(Data records)
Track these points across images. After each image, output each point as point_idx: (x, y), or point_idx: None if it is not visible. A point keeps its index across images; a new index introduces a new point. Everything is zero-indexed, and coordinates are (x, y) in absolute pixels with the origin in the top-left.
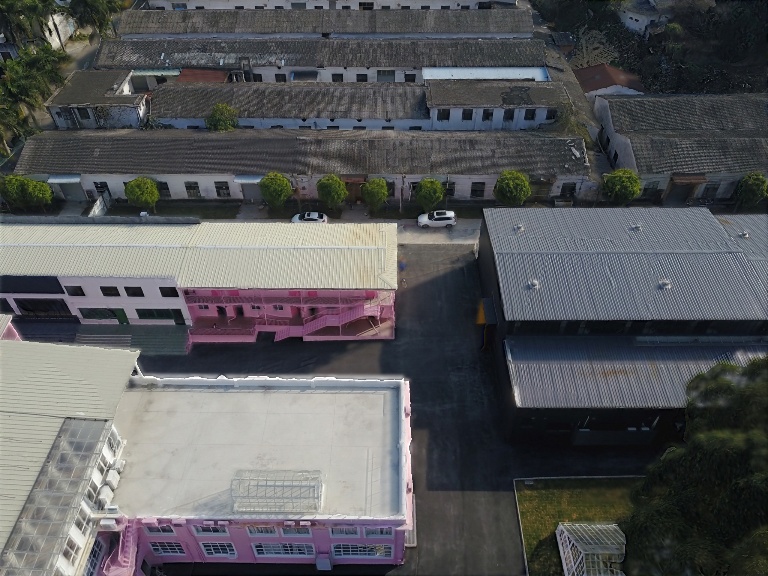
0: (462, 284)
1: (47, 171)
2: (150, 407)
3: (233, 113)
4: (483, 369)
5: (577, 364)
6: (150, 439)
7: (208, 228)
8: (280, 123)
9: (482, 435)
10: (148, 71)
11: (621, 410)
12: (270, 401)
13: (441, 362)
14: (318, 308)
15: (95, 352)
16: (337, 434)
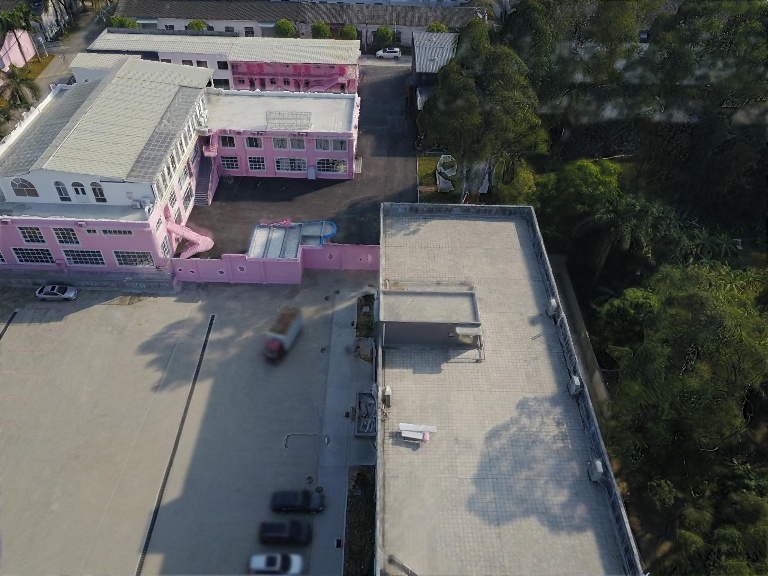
0: (400, 82)
1: (136, 16)
2: (219, 101)
3: None
4: (407, 114)
5: None
6: (221, 110)
7: (244, 38)
8: None
9: (402, 138)
10: None
11: None
12: (284, 101)
13: (383, 111)
14: (311, 81)
15: (191, 67)
16: (320, 112)
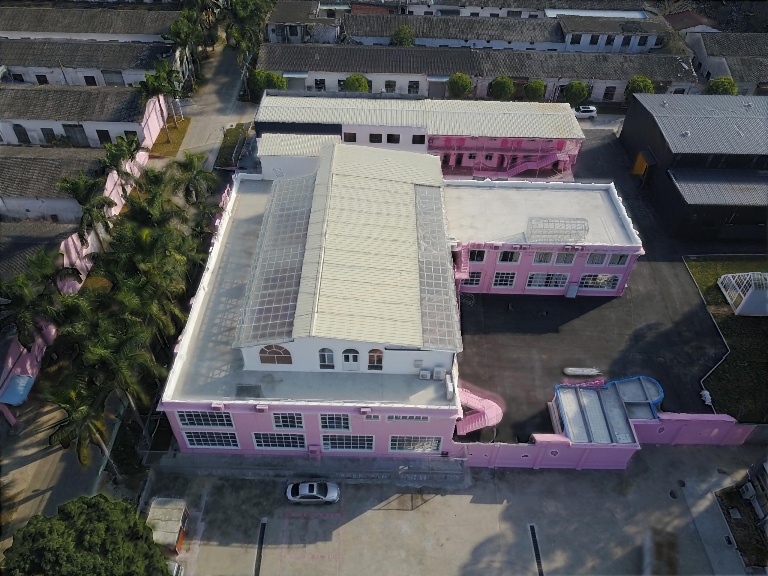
0: (612, 152)
1: (282, 69)
2: None
3: (413, 33)
4: (644, 199)
5: (721, 184)
6: (453, 210)
7: (432, 102)
8: (447, 43)
9: (654, 233)
10: (323, 6)
11: (758, 206)
12: (524, 194)
13: None
14: (521, 157)
15: (412, 154)
16: (577, 210)
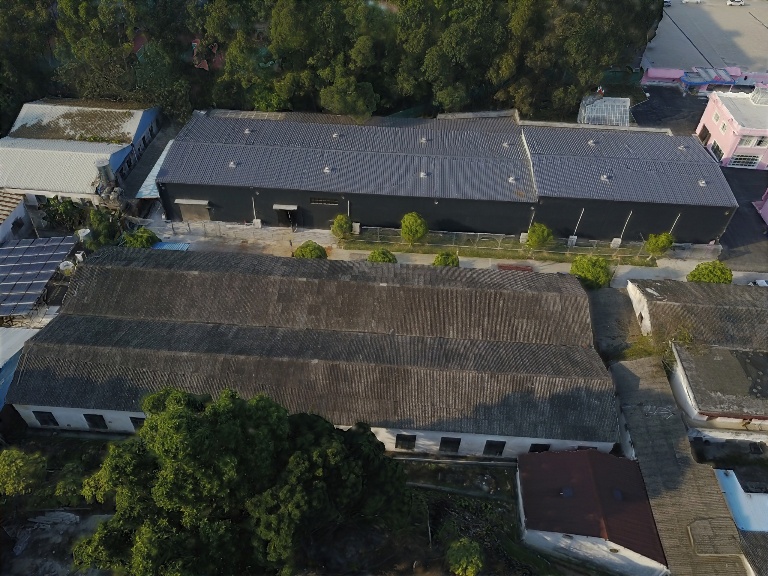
0: None
1: None
2: None
3: None
4: None
5: None
6: None
7: None
8: None
9: None
10: None
11: None
12: None
13: None
14: None
15: None
16: (761, 118)
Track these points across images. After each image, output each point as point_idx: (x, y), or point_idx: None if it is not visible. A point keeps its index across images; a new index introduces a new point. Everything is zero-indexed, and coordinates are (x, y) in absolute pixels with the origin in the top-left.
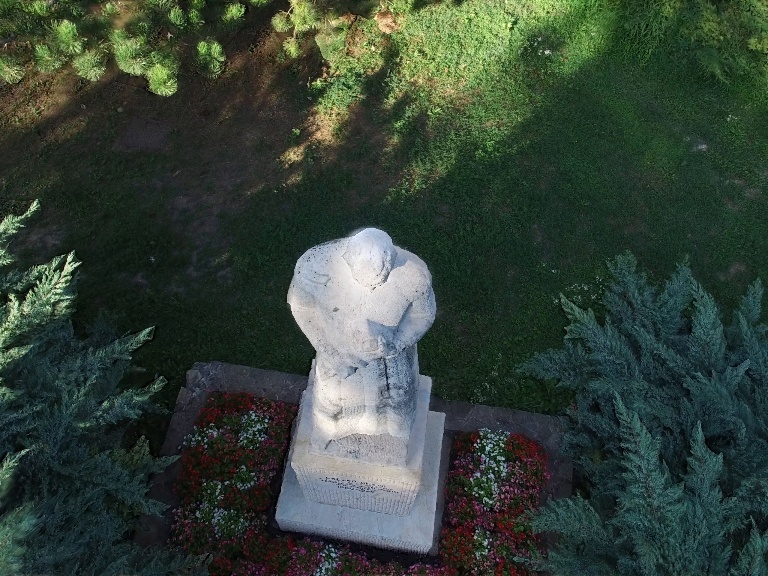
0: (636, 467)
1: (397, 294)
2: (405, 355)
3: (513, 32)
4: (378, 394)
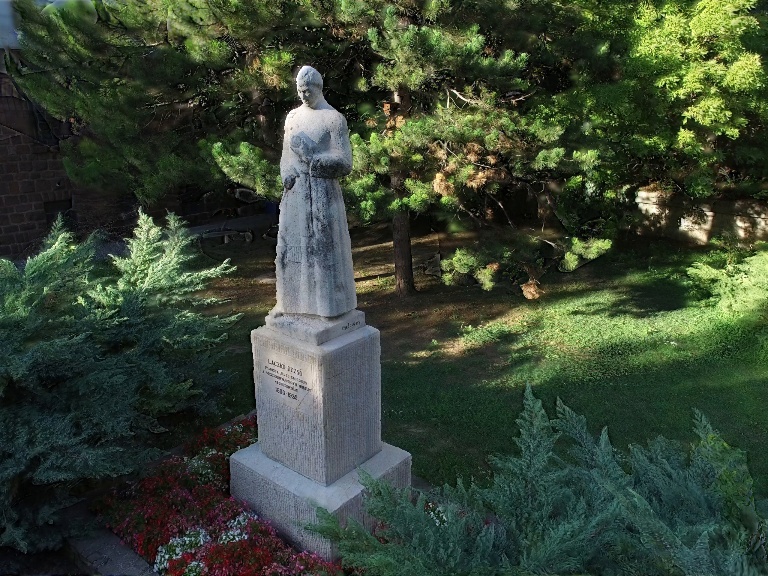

TASK DETAILS:
Render every line of the data records above as a JSON array of strings, one string per line, omitting blank lines and the picture marker lines.

THE ANSWER:
[
  "Track these points across images. After each image, output each point as point_idx: (x, y), or point_idx: None if it is not visible. A point keeps its index across images; a new index introduces a new point. Everything is zero-indexed, and coordinates are (x, y) in absolute pixels with the origin in the top-left.",
  "0: (462, 284)",
  "1: (47, 171)",
  "2: (150, 407)",
  "3: (233, 113)",
  "4: (483, 369)",
  "5: (577, 364)",
  "6: (150, 439)",
  "7: (208, 228)",
  "8: (280, 123)",
  "9: (482, 435)",
  "10: (148, 71)",
  "11: (621, 410)",
  "12: (270, 401)",
  "13: (441, 362)",
  "14: (318, 308)",
  "15: (95, 352)",
  "16: (337, 434)",
  "0: (400, 82)",
  "1: (136, 16)",
  "2: (219, 101)",
  "3: None",
  "4: (407, 114)",
  "5: None",
  "6: (221, 110)",
  "7: (244, 38)",
  "8: None",
  "9: (402, 138)",
  "10: None",
  "11: None",
  "12: (284, 101)",
  "13: (383, 111)",
  "14: (311, 81)",
  "15: (191, 67)",
  "16: (320, 112)",
  "0: (612, 152)",
  "1: (282, 69)",
  "2: None",
  "3: (413, 33)",
  "4: (644, 199)",
  "5: (721, 184)",
  "6: (453, 210)",
  "7: (432, 102)",
  "8: (447, 43)",
  "9: (654, 233)",
  "10: (323, 6)",
  "11: (758, 206)",
  "12: (524, 194)",
  "13: None",
  "14: (521, 157)",
  "15: (412, 154)",
  "16: (577, 210)",
  "0: None",
  "1: None",
  "2: None",
  "3: None",
  "4: None",
  "5: None",
  "6: None",
  "7: None",
  "8: None",
  "9: None",
  "10: None",
  "11: None",
  "12: None",
  "13: None",
  "14: None",
  "15: None",
  "16: (761, 118)",
  "Track these points across images. After each image, output each point as point_idx: (x, y), or point_idx: None if it is not visible. A point keeps its index across images; a new index introduces a new point. Everything is zero-indexed, and coordinates are (x, y) in absolute pixels with the origin in the top-left.",
  "0: (636, 467)",
  "1: (397, 294)",
  "2: (405, 355)",
  "3: (513, 32)",
  "4: (378, 394)"
]